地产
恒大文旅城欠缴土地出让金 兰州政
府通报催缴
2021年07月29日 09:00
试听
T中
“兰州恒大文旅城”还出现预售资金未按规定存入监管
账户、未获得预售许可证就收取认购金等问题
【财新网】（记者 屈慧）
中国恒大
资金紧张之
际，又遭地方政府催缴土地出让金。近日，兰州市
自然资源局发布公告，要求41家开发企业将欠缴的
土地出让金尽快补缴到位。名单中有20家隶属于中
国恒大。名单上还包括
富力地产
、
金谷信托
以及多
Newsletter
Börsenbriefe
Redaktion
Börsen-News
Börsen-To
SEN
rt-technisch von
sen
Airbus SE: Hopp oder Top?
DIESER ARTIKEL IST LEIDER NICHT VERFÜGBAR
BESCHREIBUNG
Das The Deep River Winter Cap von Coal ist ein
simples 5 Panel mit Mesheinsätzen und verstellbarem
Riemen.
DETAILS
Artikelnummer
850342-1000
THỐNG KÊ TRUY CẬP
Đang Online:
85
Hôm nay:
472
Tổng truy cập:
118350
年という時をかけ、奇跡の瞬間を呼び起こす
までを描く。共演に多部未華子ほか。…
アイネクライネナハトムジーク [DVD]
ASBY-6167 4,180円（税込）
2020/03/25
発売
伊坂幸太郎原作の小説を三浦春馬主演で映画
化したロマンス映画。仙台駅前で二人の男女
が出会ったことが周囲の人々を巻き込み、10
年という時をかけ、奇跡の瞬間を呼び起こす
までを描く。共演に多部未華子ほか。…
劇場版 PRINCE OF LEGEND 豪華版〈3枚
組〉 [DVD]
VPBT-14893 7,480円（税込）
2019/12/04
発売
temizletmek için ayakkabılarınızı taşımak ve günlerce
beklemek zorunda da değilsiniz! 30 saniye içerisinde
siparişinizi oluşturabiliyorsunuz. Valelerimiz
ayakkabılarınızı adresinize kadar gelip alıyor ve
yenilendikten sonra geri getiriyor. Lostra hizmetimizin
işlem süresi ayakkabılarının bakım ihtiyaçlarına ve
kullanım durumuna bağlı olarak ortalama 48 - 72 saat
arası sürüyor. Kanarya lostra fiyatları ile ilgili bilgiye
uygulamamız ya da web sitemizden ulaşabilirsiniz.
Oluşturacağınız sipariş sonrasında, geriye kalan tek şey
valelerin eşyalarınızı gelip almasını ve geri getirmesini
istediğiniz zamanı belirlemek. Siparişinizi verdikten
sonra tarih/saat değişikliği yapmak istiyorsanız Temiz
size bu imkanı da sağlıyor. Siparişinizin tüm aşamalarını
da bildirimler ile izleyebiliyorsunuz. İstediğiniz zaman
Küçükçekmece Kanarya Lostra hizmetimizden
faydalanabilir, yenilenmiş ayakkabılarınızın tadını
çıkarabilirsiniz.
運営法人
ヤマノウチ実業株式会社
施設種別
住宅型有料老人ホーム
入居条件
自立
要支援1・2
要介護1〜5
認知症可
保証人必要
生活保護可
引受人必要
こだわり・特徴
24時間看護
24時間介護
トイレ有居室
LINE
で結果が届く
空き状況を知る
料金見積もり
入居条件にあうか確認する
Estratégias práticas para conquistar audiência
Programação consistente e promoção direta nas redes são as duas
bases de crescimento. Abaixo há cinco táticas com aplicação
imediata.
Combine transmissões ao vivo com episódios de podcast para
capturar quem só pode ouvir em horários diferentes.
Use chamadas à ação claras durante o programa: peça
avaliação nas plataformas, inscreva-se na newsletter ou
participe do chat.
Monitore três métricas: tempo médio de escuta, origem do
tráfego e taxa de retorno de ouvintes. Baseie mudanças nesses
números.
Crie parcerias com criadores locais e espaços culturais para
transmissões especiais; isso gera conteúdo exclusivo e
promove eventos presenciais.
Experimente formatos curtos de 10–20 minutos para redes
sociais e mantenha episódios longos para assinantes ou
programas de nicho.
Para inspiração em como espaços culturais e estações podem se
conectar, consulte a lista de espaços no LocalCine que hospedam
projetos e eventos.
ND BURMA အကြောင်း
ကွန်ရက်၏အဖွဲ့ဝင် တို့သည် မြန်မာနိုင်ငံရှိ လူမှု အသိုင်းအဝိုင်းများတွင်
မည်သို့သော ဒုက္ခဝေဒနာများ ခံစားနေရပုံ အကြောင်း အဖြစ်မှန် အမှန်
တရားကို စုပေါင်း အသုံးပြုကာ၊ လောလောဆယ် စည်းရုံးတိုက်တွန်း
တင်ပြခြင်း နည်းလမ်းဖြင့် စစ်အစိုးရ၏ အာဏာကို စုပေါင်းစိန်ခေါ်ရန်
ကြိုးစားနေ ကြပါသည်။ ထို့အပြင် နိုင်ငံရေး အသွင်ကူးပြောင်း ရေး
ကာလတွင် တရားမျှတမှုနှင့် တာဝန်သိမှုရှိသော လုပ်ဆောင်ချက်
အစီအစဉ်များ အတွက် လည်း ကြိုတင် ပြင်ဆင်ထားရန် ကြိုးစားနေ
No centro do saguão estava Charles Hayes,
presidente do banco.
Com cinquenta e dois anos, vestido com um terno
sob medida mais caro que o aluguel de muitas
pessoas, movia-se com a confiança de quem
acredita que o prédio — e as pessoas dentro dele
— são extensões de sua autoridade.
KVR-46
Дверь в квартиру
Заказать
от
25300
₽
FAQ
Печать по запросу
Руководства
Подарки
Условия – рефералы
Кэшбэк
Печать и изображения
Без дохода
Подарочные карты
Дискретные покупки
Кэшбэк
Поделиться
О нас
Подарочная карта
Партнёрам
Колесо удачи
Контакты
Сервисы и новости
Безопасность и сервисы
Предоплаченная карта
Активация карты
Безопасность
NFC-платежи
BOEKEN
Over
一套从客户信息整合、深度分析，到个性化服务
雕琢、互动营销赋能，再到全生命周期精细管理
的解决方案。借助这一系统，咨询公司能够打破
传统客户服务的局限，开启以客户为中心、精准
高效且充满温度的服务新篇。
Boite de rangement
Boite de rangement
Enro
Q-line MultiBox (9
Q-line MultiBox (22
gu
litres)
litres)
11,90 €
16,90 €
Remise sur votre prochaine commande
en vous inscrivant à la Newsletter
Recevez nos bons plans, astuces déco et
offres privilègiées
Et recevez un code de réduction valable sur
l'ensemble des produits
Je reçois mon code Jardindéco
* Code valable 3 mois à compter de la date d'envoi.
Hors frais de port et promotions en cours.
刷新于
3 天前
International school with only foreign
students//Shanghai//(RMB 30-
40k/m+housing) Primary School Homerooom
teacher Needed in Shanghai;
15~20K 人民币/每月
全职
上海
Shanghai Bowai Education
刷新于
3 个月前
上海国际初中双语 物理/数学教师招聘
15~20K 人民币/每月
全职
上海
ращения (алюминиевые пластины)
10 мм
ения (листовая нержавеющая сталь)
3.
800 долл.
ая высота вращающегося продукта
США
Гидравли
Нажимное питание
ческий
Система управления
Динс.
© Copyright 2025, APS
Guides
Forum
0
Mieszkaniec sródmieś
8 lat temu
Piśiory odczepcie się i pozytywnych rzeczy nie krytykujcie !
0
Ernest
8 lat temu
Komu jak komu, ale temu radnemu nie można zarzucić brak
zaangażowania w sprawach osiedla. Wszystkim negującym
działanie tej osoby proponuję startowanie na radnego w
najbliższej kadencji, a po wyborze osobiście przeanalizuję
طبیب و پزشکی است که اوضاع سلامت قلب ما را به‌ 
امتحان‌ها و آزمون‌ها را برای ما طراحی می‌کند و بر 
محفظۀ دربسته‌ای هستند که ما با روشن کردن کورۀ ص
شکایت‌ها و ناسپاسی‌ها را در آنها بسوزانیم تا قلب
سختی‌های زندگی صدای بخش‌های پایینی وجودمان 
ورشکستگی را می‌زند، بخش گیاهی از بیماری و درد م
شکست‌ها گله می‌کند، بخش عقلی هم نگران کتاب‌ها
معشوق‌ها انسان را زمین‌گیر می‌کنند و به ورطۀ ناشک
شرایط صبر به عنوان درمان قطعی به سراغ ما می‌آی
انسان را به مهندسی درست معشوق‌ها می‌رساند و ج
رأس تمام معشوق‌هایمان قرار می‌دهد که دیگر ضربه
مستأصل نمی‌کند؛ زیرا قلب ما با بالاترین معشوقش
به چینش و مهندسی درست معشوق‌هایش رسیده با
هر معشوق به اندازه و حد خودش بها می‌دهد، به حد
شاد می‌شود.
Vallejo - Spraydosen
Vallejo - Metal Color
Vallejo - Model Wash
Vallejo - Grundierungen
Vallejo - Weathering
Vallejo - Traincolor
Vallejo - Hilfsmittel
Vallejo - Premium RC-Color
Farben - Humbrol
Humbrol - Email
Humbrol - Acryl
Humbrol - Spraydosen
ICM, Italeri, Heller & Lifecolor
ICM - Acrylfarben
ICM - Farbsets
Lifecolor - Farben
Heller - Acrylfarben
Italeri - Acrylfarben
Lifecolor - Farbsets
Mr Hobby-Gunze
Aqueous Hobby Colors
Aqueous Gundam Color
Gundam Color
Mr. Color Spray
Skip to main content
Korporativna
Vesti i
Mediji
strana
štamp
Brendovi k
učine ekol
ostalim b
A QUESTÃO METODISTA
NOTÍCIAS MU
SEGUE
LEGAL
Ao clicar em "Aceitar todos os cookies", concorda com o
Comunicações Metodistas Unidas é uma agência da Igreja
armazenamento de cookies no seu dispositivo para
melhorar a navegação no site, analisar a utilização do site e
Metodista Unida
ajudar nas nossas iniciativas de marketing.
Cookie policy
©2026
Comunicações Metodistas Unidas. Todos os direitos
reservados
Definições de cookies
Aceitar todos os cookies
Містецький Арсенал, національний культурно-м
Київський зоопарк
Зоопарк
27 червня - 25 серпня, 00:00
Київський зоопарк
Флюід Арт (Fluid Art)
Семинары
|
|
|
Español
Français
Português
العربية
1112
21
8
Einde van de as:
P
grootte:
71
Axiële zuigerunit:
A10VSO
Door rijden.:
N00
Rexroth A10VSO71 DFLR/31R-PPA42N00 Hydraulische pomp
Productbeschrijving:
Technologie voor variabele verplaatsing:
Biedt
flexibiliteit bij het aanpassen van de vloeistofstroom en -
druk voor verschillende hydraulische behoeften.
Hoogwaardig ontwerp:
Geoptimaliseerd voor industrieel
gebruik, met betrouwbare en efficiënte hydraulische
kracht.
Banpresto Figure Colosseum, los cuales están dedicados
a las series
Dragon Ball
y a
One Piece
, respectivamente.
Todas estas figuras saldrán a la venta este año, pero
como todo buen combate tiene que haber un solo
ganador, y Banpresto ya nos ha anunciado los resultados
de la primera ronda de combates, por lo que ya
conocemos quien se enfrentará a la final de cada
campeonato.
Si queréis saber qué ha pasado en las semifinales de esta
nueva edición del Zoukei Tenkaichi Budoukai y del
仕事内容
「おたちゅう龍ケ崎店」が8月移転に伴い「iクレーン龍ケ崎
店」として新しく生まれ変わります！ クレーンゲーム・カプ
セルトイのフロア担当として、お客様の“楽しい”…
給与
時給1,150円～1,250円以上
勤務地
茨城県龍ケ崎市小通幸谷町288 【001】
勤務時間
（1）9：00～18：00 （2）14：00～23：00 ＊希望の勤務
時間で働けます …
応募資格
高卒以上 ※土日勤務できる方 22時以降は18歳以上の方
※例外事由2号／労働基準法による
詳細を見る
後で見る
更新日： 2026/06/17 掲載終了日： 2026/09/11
* * * *
Task statement —
Can you reproduce word for word the stretch of lines from the very first one through the line containing "siparişinizi oluşturabiliyorsunuz. Valelerimiz", with both of those included?

Answer section —
地产
恒大文旅城欠缴土地出让金 兰州政
府通报催缴
2021年07月29日 09:00
试听
T中
“兰州恒大文旅城”还出现预售资金未按规定存入监管
账户、未获得预售许可证就收取认购金等问题
【财新网】（记者 屈慧）
中国恒大
资金紧张之
际，又遭地方政府催缴土地出让金。近日，兰州市
自然资源局发布公告，要求41家开发企业将欠缴的
土地出让金尽快补缴到位。名单中有20家隶属于中
国恒大。名单上还包括
富力地产
、
金谷信托
以及多
Newsletter
Börsenbriefe
Redaktion
Börsen-News
Börsen-To
SEN
rt-technisch von
sen
Airbus SE: Hopp oder Top?
DIESER ARTIKEL IST LEIDER NICHT VERFÜGBAR
BESCHREIBUNG
Das The Deep River Winter Cap von Coal ist ein
simples 5 Panel mit Mesheinsätzen und verstellbarem
Riemen.
DETAILS
Artikelnummer
850342-1000
THỐNG KÊ TRUY CẬP
Đang Online:
85
Hôm nay:
472
Tổng truy cập:
118350
年という時をかけ、奇跡の瞬間を呼び起こす
までを描く。共演に多部未華子ほか。…
アイネクライネナハトムジーク [DVD]
ASBY-6167 4,180円（税込）
2020/03/25
発売
伊坂幸太郎原作の小説を三浦春馬主演で映画
化したロマンス映画。仙台駅前で二人の男女
が出会ったことが周囲の人々を巻き込み、10
年という時をかけ、奇跡の瞬間を呼び起こす
までを描く。共演に多部未華子ほか。…
劇場版 PRINCE OF LEGEND 豪華版〈3枚
組〉 [DVD]
VPBT-14893 7,480円（税込）
2019/12/04
発売
temizletmek için ayakkabılarınızı taşımak ve günlerce
beklemek zorunda da değilsiniz! 30 saniye içerisinde
siparişinizi oluşturabiliyorsunuz. Valelerimiz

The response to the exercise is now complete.